AUFGABE 1 ::
Schreiben Sie aus dem Forenverlauf zur DSL-Geschwindigkeit einen Abschnitt wortgetreu ab: Beginnen Sie bei den Wörtern „Leider habe ich“ und hören Sie nach den Wörtern „K3n$! (30. Dezember 2010)“ auf.
AUFGABE 2 ::
Beantworten Sie anhand des Forenverlaufs zur DSL-Geschwindigkeit die folgenden Fragen kurz.
(a) An welchem Datum schrieb Sturmi seinen Beitrag?
(b) Was war laut Hendrix !!! beim Anschluss nicht in Ordnung?
(c) Auf welche Geschwindigkeit sollte man laut K3n$! bei 16 MBit/s annähernd kommen?
AUFGABE 3 ::
Setzen Sie den Forenverlauf zur DSL-Geschwindigkeit im Anschluss an die zuletzt zitierte Frage von K3n$! fort.

-------- ZU LESENDER TEXT

Der Router-Modem trainiert zwar die ganze zeit aber das wird wohl dran liegen das er nicht ins Internet kann ?


----------



## Sturmi (20. Dezember 2010)

Wenn er die ganze Zeit trainiert is schlecht, vielleicht ist aber auch einfach deine Leitung noch nicht durch- bzw. geschalten.


----------



## Hendrix !!! (30. Dezember 2010)

Hallo 

habe mittlerweile meinen Anschluss bekommen war anscheinend alles ok biss das das mitgelieferte kable zu kurz war.

Leider habe ich feststellen müssen das meine Download Geschwindigkeit nicht die 6,6MB Marke überschreitet was bei einen 16MB Leitung schlecht ist, habe es mit TCP probiert keine Besserung,

was kann ich noch ausprobieren ?


----------



## K3n$! (30. Dezember 2010)

Du hast aber einen 16MBit/s-Anschluss und kein 16MB/s-Anschluss.

Womit hast du die Geschwindigkeit gemessen ?

Du solltest bei 16MBit/s auf eine Geschwindigkeit von annähernd 2MB/s kommen.
Was steht bei dir im Routermenü und DSL-Eigenschaften, also mit welcher Geschwindigkeit hat er die Leitung synchronisiert ?


----------



## Hendrix !!! (31. Dezember 2010)

Mit dem von Bild und noch 2 anderen,die Geschwindigkeit ist meisten zwischen 700 und 800 Kb,s




K3n$! schrieb:


> Was steht bei dir im Routermenü und DSL-Eigenschaften, also mit welcher Geschwindigkeit hat er die Leitung synchronisiert ?

----------------
-------- ANGEZEIGTE DATEN

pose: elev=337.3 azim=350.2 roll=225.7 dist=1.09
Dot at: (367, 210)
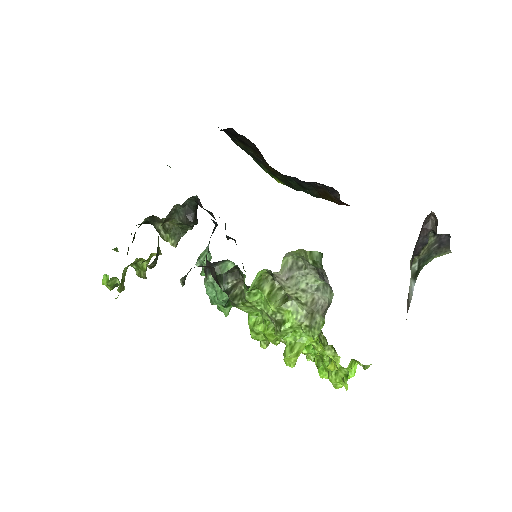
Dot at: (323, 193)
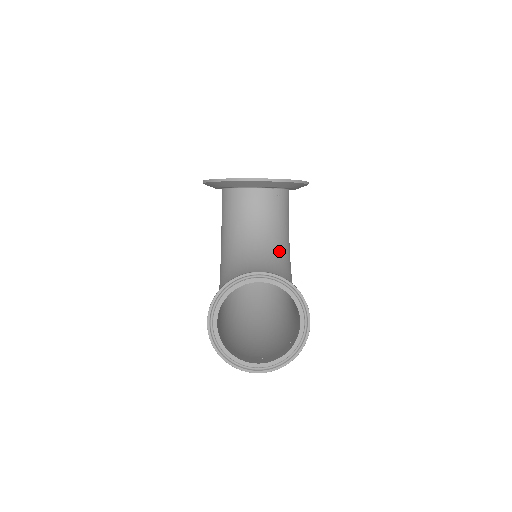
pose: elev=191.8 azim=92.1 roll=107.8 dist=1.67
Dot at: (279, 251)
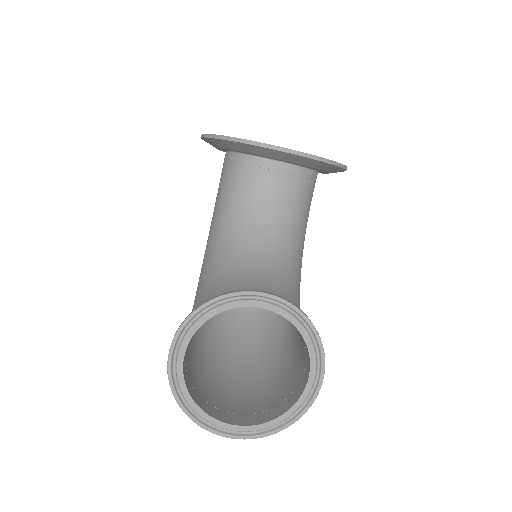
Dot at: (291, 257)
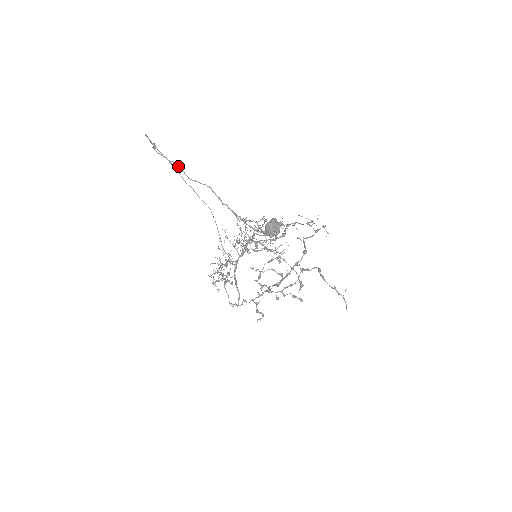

----------------
-------- ANGEZEIGTE DATEN

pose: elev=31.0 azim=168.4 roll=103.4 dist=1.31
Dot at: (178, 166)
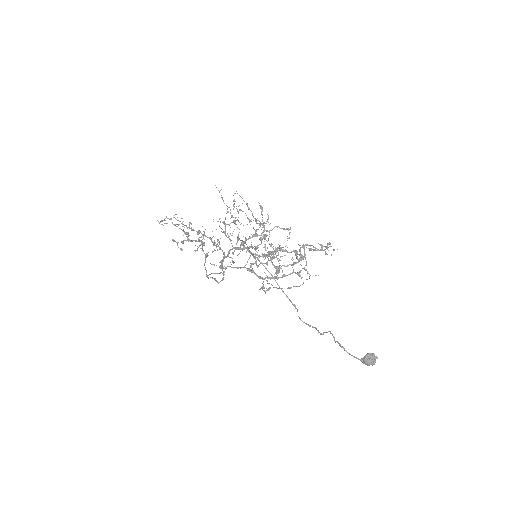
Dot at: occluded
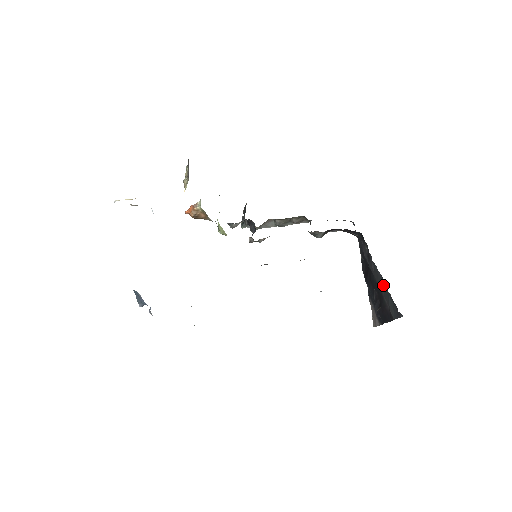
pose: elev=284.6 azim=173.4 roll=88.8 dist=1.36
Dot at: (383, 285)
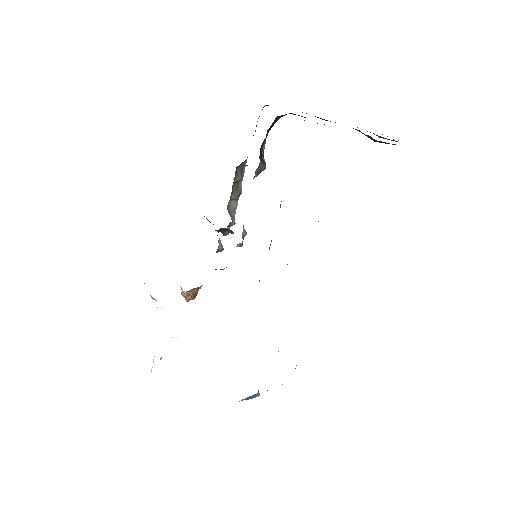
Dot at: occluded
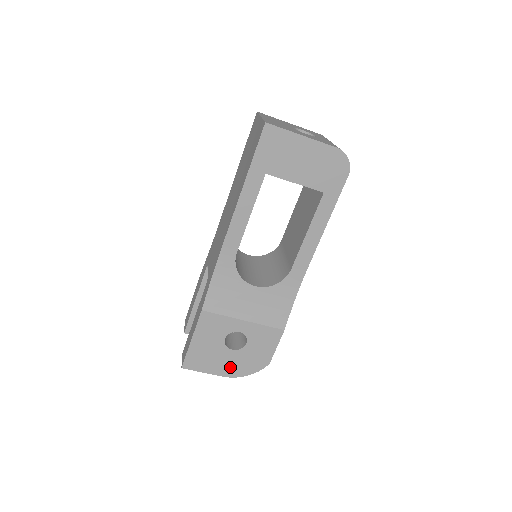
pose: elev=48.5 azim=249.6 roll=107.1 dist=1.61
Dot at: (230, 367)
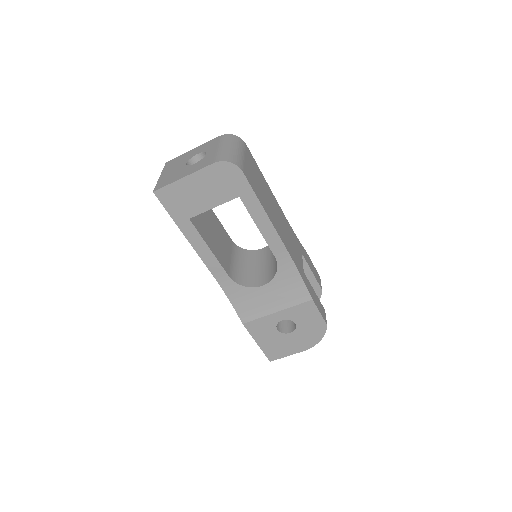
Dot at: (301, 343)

----------------
-------- ANGEZEIGTE DATEN

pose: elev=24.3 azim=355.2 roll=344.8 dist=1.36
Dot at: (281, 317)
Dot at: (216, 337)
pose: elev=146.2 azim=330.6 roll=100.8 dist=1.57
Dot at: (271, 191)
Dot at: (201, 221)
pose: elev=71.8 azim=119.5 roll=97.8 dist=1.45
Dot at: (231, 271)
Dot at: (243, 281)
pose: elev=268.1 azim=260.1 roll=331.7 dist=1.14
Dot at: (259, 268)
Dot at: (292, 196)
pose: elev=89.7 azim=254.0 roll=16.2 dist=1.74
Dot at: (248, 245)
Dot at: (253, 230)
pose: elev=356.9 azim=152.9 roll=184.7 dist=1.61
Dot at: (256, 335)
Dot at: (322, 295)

----------------

ANTWORT 1 ::
Leider habe ich feststellen müssen das meine Download Geschwindigkeit nicht die 6,6MB Marke überschreitet was bei einen 16MB Leitung schlecht ist, habe es mit TCP probiert keine Besserung,

was kann ich noch ausprobieren ?


----------



## K3n$! (30. Dezember 2010)

ANTWORT 2 ::
(a) Am 20. Dezember 2010.
(b) Das mitgelieferte Kabel war zu kurz.
(c) Auf annähernd 2 MB/s.

ANTWORT 3 ::
ich kann meinen Router nicht auslesen und keine Ahnung


----------



## K3n$! (31. Dezember 2010)

Hmm.
Welchen Router hast du ?
/_Steht vielleicht schon vorher, hab allerdings grad keine Zeit das alles durchzulesen_\
Normalerweise kommt man mit 
192.168.0.1 bzw. 192.168.1.1
ins Routermenü, wenn du das in dein Browser eingibst.

Dort einfach unter DSL-Informationen nachgucken.

Teste eventuell mal mit einem anderen PC.
Nutzt du WLAN oder LAN oder vielleicht sogar PowerLAN ?


----------



## Hendrix !!! (31. Dezember 2010)

ist der Sphairon Turbolink IAD, beides haut nicht hin, Der Server unter 192.168.1.1 braucht zu lange, um eine Antwort zu senden. 

nur Lan mit einem 5m Kabel.


----------



## K3n$! (31. Dezember 2010)

Um in dein Routermenü zu langen, teste mal das hier:

gebe in der Eingabeaufforderung folgendes ein:

_ipconfig/all_

Such dort den Eintrag: _Standardgateway_

Gebe die IP-Adresse bei dir im Browser ein.


Edit: Nach dieser Seite hier zufolge hast du gar kein Routermenü (http://www.alice-wiki.de/Sphairon_Turbolink_IAD)

Hast du es schon mit anderen PC's probiert ?

Bin ich richtig in der Annahme, dass du bei Alice bist ?
Dann kann es einfach sein, dass du nicht mehr an deinem Standort bekommen kannst.
Alice bietet i.d.R. allen Kunden an, das schnellstmögliche zu schalten.
Das war bei mir damals bei Alice auch so.
Ich hatte eine 10Mbit/s-Leitung anstatt einer 16er.
Telekom schaltet nur 3000er DSL.


----------



## Hendrix !!! (31. Dezember 2010)

Bin bei Alice, man muss ja einen Verfügbarkeit Test machen bei dem stand 10-16 MB. Auch im Vergleich mit meiner Postleitzahl soll es zu gering sein Durchschnitt sind 9,6MB,dafür ist mein Upload wen ich nach den Bild DSL Test gehe perfekt.

Kann die tage einen Laptop anschließen is aber schon 5 Jahre alt mit XP.


----------



## grubsnek (1. Januar 2011)

Wir haben uns im Wohnheim auch Alice DSL legen lassen. Der Online Verfügbarkeitscheck sagte, es würde 10-16Mbit/s ankommen. Tatsächlich liegen ziemlich genau 7Mbit/s an.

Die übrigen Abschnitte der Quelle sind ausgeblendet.